Norfolk Police Chief Charles H. Stone Jr. said some shifts may be undermanned if officers can’t make their regular shift, meaning police won’t get to certain tasks like directing schoolrelated traffic in the morning and afternoon.

“Any midyear cuts will come from the overtime account, so, if we are scheduled to replace an officer for leave for any reason to maintain proper staffing levels we will not be able to do so,” Stone wrote in an email message.

The usual four or five officers on day-time shifts will probably be reduced if officers can’t make a shift because they are out sick, on vacation, taking a personal day, or in training, Stone said.

The Police Department figures to lose $17,300 from its current budget funds.

Part of the town’s budget problem stems from a decision by Governor Deval Patrick to eliminate $192,000 in prison mitigation funding the town typically receives.

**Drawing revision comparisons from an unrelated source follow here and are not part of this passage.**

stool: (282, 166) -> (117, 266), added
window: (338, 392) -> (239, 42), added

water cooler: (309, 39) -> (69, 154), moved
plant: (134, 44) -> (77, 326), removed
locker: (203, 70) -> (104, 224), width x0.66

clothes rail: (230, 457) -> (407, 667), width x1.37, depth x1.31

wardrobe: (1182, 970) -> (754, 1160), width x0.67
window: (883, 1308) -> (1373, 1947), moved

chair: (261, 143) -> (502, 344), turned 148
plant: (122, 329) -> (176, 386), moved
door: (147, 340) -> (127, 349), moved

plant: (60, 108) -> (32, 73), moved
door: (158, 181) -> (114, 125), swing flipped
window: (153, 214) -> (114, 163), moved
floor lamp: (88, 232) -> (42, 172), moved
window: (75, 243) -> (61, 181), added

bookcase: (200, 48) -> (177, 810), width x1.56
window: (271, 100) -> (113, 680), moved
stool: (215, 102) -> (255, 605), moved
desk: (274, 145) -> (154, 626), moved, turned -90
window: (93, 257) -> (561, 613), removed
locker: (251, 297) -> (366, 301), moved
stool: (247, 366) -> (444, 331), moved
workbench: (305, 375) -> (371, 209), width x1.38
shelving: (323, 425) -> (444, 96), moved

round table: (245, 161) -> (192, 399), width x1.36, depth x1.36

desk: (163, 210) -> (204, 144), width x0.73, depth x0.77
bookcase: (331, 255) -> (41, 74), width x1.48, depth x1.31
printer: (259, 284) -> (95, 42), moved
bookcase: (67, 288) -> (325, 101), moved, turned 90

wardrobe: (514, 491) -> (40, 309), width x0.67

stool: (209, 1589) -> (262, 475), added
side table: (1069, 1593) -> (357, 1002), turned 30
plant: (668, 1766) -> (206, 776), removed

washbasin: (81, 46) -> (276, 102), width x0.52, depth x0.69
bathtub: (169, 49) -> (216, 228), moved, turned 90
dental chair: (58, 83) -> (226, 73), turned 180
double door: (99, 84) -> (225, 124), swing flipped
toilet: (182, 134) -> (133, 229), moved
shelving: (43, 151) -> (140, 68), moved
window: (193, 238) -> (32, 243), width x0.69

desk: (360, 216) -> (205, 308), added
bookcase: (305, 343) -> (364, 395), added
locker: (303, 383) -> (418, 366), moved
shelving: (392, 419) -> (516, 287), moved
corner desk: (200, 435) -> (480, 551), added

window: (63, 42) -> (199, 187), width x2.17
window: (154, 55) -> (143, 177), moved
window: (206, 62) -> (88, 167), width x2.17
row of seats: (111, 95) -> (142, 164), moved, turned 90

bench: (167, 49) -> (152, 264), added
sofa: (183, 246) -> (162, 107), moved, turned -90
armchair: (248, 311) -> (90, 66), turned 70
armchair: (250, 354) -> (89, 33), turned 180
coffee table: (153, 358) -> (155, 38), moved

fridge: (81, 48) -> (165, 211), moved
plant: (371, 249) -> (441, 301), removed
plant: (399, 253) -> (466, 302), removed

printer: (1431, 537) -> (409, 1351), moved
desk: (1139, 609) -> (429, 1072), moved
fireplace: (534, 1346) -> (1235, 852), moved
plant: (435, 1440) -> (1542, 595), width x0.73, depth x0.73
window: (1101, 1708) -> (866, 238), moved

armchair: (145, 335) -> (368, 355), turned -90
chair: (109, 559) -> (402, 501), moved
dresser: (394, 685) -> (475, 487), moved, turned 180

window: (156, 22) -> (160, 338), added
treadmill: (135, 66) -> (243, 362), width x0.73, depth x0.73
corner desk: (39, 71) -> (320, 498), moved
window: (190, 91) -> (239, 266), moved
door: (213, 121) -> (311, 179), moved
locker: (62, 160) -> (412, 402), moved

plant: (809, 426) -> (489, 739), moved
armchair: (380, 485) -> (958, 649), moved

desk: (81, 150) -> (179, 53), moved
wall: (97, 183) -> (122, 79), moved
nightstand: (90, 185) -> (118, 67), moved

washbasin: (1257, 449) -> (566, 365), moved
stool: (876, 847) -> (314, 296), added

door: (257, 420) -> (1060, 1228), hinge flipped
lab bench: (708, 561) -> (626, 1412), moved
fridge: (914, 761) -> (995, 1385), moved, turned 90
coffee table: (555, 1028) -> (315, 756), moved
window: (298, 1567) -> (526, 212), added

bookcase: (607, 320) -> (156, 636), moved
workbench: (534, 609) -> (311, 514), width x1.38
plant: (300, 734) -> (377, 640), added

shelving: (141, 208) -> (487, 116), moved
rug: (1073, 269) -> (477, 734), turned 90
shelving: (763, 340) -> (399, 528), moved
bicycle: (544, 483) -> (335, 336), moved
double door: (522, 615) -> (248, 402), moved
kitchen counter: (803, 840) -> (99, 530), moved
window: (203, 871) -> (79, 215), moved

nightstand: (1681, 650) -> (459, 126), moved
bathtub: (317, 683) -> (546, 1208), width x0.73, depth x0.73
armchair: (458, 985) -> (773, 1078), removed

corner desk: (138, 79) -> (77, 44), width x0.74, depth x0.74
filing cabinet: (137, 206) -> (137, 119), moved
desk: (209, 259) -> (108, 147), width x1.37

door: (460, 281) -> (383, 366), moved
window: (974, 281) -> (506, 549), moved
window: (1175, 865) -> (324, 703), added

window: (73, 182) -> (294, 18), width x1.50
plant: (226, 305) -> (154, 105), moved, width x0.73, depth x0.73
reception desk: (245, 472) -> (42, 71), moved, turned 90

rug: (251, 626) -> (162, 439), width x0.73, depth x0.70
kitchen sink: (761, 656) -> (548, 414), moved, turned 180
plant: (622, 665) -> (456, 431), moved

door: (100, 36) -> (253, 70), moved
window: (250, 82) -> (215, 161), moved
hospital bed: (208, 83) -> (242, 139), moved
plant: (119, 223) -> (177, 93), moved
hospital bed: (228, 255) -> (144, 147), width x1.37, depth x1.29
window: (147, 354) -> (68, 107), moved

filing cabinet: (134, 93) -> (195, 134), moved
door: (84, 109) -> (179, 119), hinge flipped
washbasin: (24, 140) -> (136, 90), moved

Norfolk hosts three state prisons (and much of a fourth), and the town provides certain services to the prisons, including fire protection and ambulance runs. The state money is supposed to mitigate the town for the costs of providing services to the state prisons. But in December the governor eliminated prison mitigation funding for all towns that have state prisons, in an attempt to help make up for state revenue shortfalls.

But aside from the state cuts, the town is having trouble with home-grown revenues, too.

Investment income is down to about one-quarter of what it was last year around this time — not just because interest rates are low, but because Norfolk property owners are taking more time to pay their property taxes, meaning the town has less money in the bank, Town Administrator Jack Hathaway said in an interview.

Automobile excise taxes are down, too.

Building permit fees for new construction and renovations are down, too — though it still takes about the same amount of time to perform inspections of building projects, since the actual number of permits is staying steady.

“The frustrating thing is the number of permits are still about the same, it’s just that the value of the permits and the work being done is a lot less,” Hathaway said.